Partners of the Country Package will explore appropriate financial structures to catalyse funding for and benefits from conservation, restoration and sustainable management of forests, peatlands, and other relevant ecosystems. Appropriate financial structures would support DRC’s climate goals and the President’s vision for a New Climate Economy and may include a new fund.
COP28 showcases the launch of the Country Package for the New Climate Economy. Additional funding and partners from both private and public sector are invited to collaborate in 2024 and beyond. Progress will be reported on at COP29.
Background on the Congo Basin Forests and Peatlands
The Congo Basin rainforest is the last of the world’s three major tropical forest systems still intact enough to be a net absorber of carbon, yet it is now experiencing some of the highest deforestation rates in the world. More than two-thirds of the forest, approximately 143 million hectares, is in the DRC, one of the poorest countries in the world. Incredible biodiversity and vast carbon resources are stored in DRC’s forests and peatlands. Its peatlands are ancient, rich swamps and wetlands that sequester 30 gigatons of carbon, the equivalent of more than three years of the entire world’s carbon emissions. The DRC, hosting an estimated 120 000km2 of peatlands, plays a major role in safeguarding these areas. The World Bank estimates the DRC has potential to generate an estimated value of $223 – $398 billion per year from stored carbon and associated ecosystem services1. For every $1 invested today in landscape and forest restoration, DRC stands to gain $15 in benefits by 2050.
In the past 20 years, deforestation rates in Brazil and Indonesia have been higher than in DRC, but deforestation rates in the DRC are now outpacing rates elsewhere. DRC’s people depend on low productivity agriculture for livelihoods and charcoal as their primary energy source, while extractive sectors destroy forests with few development returns. The continuation of the current economy coupled with a population projected to double in the next 25 years will exponentially increase pressure on nature while failing to deliver sustainable development for the people of DRC.

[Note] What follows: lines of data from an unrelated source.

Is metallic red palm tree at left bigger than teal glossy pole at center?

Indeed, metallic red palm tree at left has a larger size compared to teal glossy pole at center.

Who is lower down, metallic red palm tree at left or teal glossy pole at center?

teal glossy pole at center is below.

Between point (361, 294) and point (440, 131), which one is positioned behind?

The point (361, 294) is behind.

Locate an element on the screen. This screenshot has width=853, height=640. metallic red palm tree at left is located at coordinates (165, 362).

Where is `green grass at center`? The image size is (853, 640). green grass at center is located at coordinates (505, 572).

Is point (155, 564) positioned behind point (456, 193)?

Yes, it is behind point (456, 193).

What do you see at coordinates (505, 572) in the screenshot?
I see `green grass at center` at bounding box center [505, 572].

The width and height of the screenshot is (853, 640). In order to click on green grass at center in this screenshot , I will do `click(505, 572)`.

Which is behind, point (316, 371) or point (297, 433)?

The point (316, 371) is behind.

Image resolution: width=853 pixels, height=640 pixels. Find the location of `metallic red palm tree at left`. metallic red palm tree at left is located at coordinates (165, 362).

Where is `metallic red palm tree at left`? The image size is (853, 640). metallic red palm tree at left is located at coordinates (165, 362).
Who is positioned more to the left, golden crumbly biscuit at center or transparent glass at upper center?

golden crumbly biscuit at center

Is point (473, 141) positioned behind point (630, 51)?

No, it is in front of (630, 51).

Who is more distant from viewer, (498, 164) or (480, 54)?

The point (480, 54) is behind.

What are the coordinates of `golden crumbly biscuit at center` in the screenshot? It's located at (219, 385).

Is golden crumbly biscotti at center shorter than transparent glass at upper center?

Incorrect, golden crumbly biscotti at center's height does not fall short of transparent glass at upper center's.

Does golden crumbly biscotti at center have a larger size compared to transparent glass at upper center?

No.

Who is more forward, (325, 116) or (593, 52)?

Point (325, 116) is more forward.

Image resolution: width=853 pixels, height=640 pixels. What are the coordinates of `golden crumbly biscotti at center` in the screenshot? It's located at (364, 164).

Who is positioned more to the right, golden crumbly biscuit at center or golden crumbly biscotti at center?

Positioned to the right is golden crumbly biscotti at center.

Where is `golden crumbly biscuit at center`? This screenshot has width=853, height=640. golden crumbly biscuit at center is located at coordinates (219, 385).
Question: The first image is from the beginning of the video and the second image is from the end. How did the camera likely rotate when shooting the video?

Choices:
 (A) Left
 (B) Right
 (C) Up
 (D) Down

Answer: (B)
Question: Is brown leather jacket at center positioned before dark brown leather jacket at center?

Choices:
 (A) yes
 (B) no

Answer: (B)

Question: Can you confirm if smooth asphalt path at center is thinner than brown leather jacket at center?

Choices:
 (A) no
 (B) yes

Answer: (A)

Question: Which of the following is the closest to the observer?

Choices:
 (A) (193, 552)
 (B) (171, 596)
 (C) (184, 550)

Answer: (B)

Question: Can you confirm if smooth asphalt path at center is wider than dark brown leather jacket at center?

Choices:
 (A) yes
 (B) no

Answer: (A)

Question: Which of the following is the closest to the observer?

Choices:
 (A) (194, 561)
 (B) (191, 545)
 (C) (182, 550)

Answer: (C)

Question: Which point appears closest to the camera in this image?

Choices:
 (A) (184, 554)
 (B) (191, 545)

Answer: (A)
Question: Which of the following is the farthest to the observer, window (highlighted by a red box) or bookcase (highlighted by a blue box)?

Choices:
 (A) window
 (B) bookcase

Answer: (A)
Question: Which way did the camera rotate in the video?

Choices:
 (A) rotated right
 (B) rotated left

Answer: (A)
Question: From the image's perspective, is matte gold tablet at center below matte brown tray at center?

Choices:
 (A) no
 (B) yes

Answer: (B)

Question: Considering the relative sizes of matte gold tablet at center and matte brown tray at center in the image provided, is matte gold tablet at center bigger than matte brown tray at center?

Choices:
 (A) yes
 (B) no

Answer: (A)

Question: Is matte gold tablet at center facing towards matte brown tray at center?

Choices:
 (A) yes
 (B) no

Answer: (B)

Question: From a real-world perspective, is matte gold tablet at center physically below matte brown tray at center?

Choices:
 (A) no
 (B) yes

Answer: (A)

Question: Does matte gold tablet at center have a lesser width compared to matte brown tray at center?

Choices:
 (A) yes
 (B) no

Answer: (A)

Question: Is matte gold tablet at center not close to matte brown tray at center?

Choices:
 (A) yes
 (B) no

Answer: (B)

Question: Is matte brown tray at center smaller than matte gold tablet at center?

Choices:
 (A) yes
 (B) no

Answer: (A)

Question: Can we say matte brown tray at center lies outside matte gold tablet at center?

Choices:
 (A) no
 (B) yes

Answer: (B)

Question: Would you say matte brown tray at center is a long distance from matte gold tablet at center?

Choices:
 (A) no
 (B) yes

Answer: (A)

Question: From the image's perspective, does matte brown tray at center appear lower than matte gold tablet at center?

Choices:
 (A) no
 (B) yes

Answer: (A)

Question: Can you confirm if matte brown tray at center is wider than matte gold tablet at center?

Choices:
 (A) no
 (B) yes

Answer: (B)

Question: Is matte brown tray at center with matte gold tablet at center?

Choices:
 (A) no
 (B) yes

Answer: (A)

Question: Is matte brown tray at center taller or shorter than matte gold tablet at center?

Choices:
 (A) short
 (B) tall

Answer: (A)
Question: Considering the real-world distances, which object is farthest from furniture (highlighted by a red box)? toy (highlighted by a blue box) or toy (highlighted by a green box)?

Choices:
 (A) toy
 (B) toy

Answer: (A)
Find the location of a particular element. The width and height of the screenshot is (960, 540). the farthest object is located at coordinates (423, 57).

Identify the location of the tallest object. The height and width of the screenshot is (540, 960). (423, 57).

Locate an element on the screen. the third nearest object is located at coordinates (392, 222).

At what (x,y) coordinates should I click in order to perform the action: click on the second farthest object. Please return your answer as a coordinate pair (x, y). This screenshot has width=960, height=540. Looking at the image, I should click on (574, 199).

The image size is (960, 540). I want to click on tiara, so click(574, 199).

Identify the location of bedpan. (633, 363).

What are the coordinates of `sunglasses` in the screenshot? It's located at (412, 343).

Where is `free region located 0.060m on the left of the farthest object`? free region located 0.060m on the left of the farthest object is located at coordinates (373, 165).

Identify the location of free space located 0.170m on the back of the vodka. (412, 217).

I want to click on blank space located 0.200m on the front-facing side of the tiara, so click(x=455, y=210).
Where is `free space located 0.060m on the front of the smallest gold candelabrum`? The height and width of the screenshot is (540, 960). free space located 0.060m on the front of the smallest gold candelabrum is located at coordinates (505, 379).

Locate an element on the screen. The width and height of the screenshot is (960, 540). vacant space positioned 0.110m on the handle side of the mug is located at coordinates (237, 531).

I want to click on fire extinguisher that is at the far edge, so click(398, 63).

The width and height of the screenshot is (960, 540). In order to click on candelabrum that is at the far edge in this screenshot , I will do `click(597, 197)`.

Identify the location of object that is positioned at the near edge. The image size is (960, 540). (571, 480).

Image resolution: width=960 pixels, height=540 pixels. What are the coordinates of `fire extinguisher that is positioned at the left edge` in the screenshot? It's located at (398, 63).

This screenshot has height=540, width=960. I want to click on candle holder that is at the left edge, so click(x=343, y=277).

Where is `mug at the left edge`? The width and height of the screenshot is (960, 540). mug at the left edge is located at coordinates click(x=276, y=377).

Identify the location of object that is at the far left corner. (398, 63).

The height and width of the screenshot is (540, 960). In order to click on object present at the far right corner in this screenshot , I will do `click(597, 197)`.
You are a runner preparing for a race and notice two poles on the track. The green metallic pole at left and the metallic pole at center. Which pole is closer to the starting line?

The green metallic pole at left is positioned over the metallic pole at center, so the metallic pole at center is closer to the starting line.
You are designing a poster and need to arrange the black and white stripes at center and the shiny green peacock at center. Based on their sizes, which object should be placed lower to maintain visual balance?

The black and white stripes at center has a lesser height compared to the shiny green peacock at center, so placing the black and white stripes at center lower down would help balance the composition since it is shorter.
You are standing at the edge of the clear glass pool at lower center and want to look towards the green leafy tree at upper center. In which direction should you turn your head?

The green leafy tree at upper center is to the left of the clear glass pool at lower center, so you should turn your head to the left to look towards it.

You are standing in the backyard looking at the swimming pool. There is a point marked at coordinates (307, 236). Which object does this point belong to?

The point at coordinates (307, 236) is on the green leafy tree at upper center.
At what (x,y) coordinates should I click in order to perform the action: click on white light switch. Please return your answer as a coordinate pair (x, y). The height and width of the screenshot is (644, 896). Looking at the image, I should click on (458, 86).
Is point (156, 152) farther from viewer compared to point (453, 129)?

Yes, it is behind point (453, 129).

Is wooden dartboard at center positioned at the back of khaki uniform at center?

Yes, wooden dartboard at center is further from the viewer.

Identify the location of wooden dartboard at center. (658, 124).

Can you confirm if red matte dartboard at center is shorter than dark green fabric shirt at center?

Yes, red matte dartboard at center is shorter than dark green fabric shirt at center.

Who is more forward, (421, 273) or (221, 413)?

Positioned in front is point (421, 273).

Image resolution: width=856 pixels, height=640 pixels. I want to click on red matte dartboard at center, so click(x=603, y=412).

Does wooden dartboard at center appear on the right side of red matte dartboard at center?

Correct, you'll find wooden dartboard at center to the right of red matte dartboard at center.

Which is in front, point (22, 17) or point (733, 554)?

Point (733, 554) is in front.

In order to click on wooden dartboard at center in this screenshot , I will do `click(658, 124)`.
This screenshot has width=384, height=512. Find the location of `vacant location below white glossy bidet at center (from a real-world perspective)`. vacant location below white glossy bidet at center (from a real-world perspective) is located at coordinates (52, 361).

- President Tshisekedi: We recognize the importance of our forests as powerful carbon sinks, and their indispensable role in balancing mega-biodiversity. We recognize our responsibility to preserve these natural treasures not only for our people, but for humanity as a whole.
- Stephanie Mbombo – DRC’s Presidential Special Envoy for New Climate Economy: Planet Earth doesn’t need us, we need it. Let’s act responsibly now and for the future.
- John Kerry – United States Special Presidential Envoy for Climate: Today’s declaration is an important step forward for the Democratic Republic of the Congo and its partners, including the United States, to invest in sustainable livelihoods for the Congolese people while conserving the irreplaceable peatlands, forests, and vital landscapes of the Congo Basin. The U.S. is committed to bringing key stakeholders to the table – including multilateral development banks, international financial institutions, and philanthropies – to drive the much-needed ambitions of the New Climate Economy and the Forest and Climate Leaders’ Partnership. We appreciate the Congolese government’s commitment to conserve its peatlands and forests, one of the world’s key tropical carbon sinks, while providing a better future for the Congolese people.